The strongest evidence, however, of the intent of the parties (if we must consider it ambiguous) is the construction put upon the agreement by the manner in which it has been executed. La.Civil Code art. 1956. There were two mortgages on the property in 1961 when the counter letter was signed. They were discharged two years later on September 3, 1963. The majority believes the agreement in the counter letter was intended to continue in effect only until the mortgages on the property were discharged. If that was so, why did not Gahagan approach Adkins when the mortgages were discharged in 1963 in order to make a new agreement? The majority excuses this inaction because another mortgage was put on the property in 1965 or 1966 to finance the cost of repair of fire damage and that mortgage was not paid until 1979. But that does not explain Gahagan’s inaction for the two or three years that elapsed between discharge of the original mortgages and the fire of 1965 or 1966. The only logical explanation of Gahagan’s inaction for that two or three year period is that the parties had no intention that the discharge of the mortgages would have any effect on the duration of the agreement.

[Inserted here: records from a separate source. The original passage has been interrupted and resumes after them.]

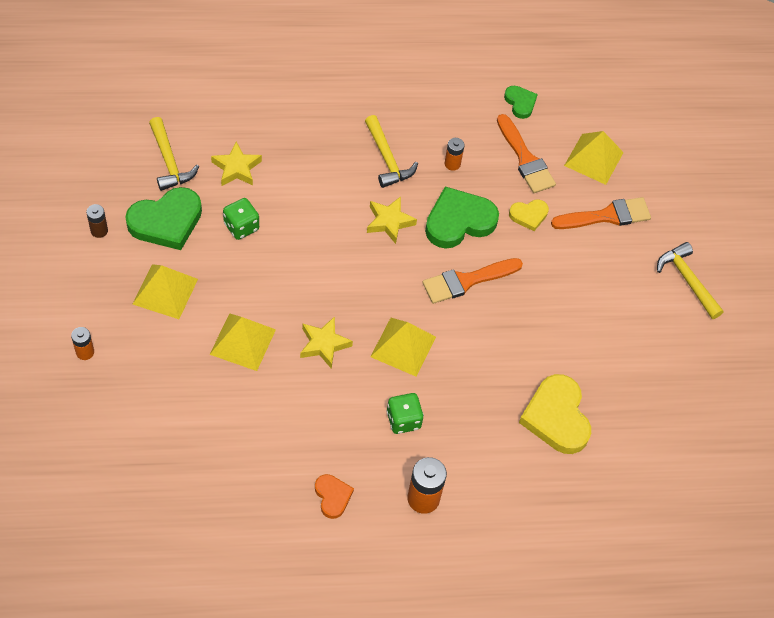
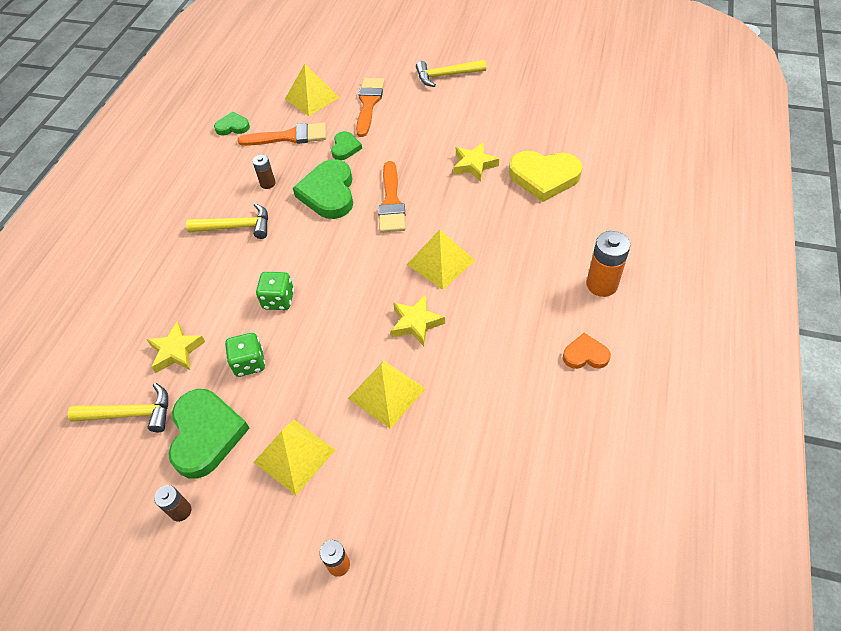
camera: 60 degrees left, 5 degrees down
yellow star [367,196,417,244] -> yellow star moved to [453,143,499,182]
green dice [387,393,424,434] -> green dice moved to [256,272,294,310]
orange battery [445,138,464,171] -> brown battery [252,155,276,189]
yellow heart [509,199,549,231] -> green heart [331,131,362,160]

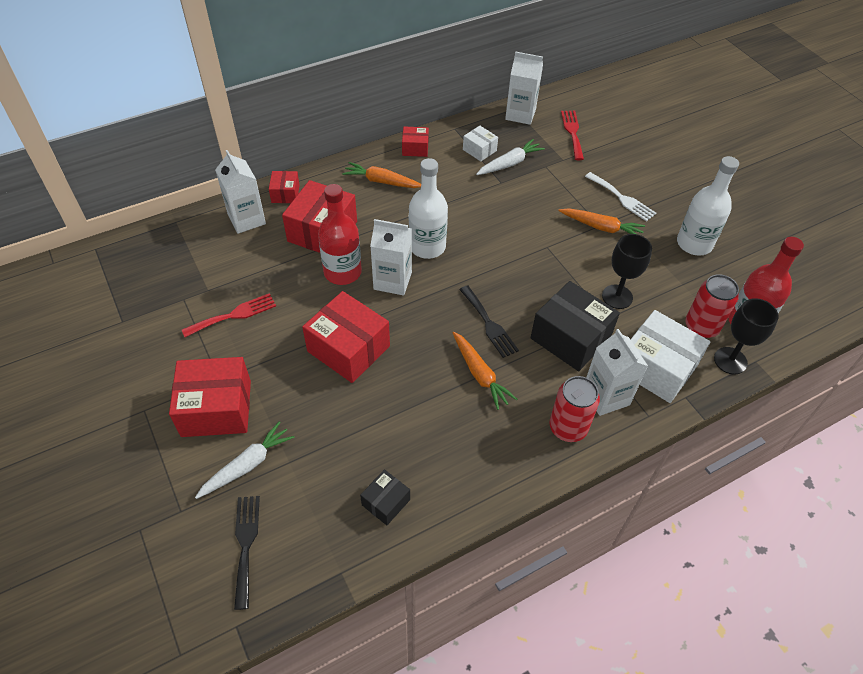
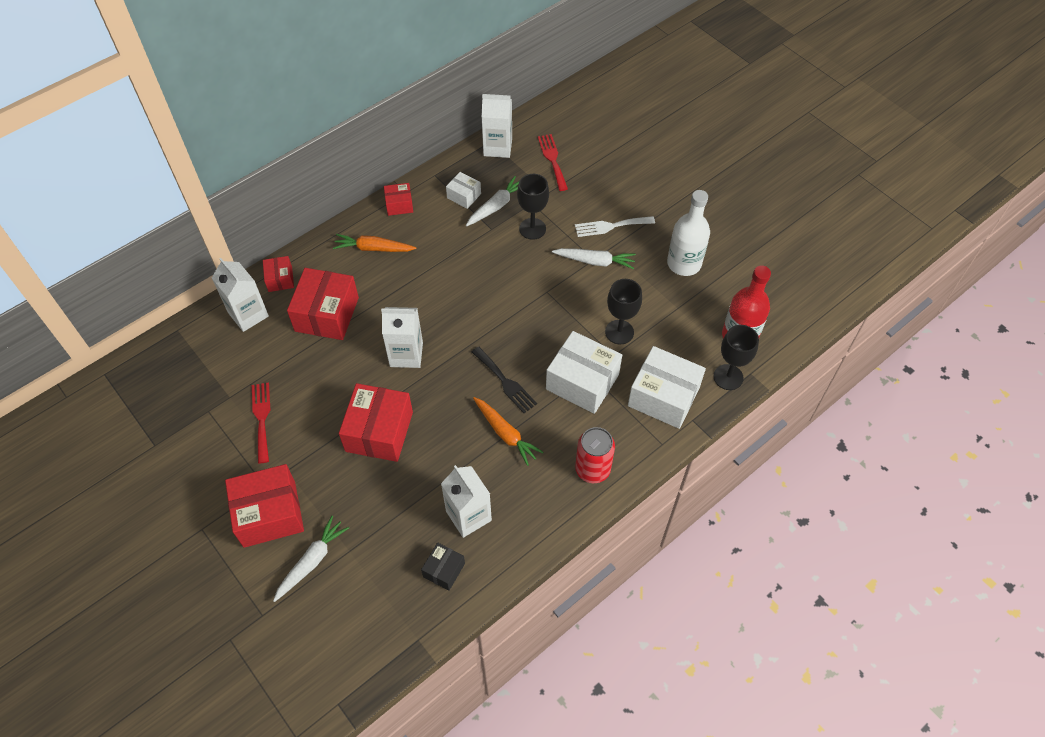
camera: 10 degrees left, 5 degrees up
red fork [182,293,276,337] -> red fork turned 60 degrees counterclockwise [252,382,270,464]
black fork [234,496,260,610] -> none
red box [302,291,390,383] -> red box turned 75 degrees clockwise [339,383,413,462]
red bottle [318,184,362,285] -> none
white bottle [409,158,448,259] -> none
black box [531,281,620,371] -> white box [546,331,622,414]
orange carrot [559,208,645,234] -> white carrot [552,248,636,269]
white fork [585,172,656,222] -> white fork turned 135 degrees clockwise [575,216,655,237]
white carton [586,329,648,416] -> white carton moved to [441,465,492,538]
red can [685,274,739,338] -> none
none -> black goblet [517,174,549,240]

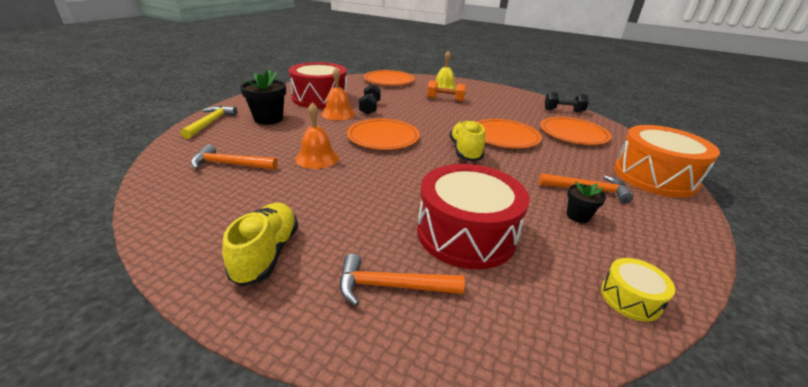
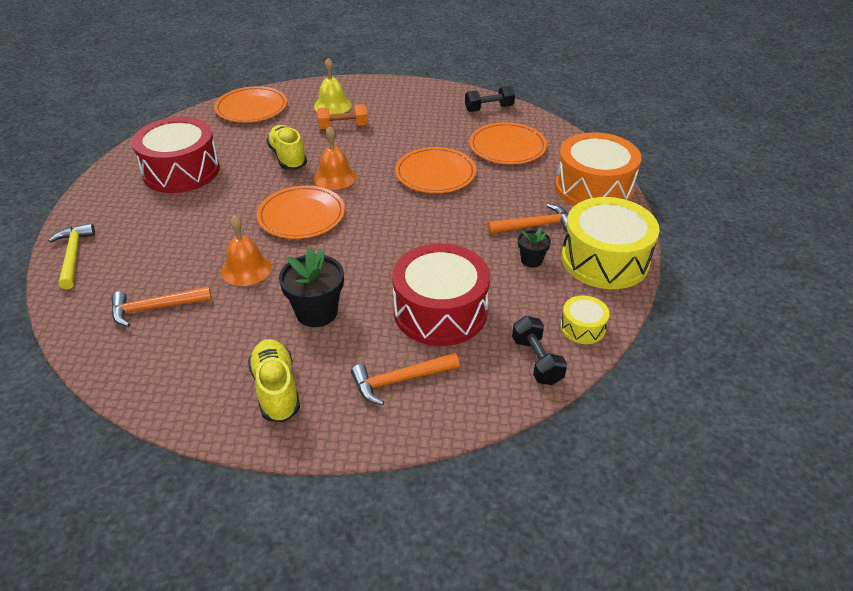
camera: 20 degrees left, 10 degrees up
black flower pot [240,70,286,124] -> black flower pot moved to [279,247,344,327]
orange bell [321,68,355,120] -> orange bell moved to [314,126,357,190]
black dumbbell [359,84,381,115] -> black dumbbell moved to [512,316,567,385]
yellow shoe [450,120,485,161] -> yellow shoe moved to [267,125,307,170]
none -> yellow drum [561,197,660,289]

Although the other mortgages were put in evidence the later mortgage given in connection with the fire damage was not put in evidence. We know almost nothing about it: we do not know the year it was granted, the amount of the indebtedness it secured, the amount of the monthly payments, the property it covered, whether it financed total reconstruction or only limited repairs, or whether or not its purpose might have extended to other business pursuits of the mortgagor besides Bill’s Esso Station. What we do know is that the parties could not have anticipated the fire, therefore this mortgage was not contemplated when the counter letter was signed. There has been no modification of the agreement since it was made in 1961. All mortgages in effect in 1961 were cancelled no later than September 3, 1963. On that date Gahagan, for an investment of only $3,500, had naked ownership of a half interest in a mortgage-free business worth then at least the purchase price of $59,000 and now, according to the testimony, worth $250,000. Sixteen years after the agreement supposedly terminated according to the majority’s construction of it, Gahagan approached Adkins for the first time “in order to reach a new agreement.” In my opinion inaction for these 16 years, at least two and perhaps more years during which there were no mortgages on the property, convincingly establishes, in the light of the language of the counter letter and all the other evidence, that this was a usufruct that was not limited by a term or a condition.
For these reasons I dissent. I am of the opinion that Gahagan owned only the naked ownership of an undivided one-half interest. Since the property cannot be partitioned in kind and under these circumstances partition by licitation is not allowed (see La.Civil Code art. 543), I would reverse the trial court’s judgment ordering a partition by licitation and render a judgment in favor of Adkins dismissing the suit.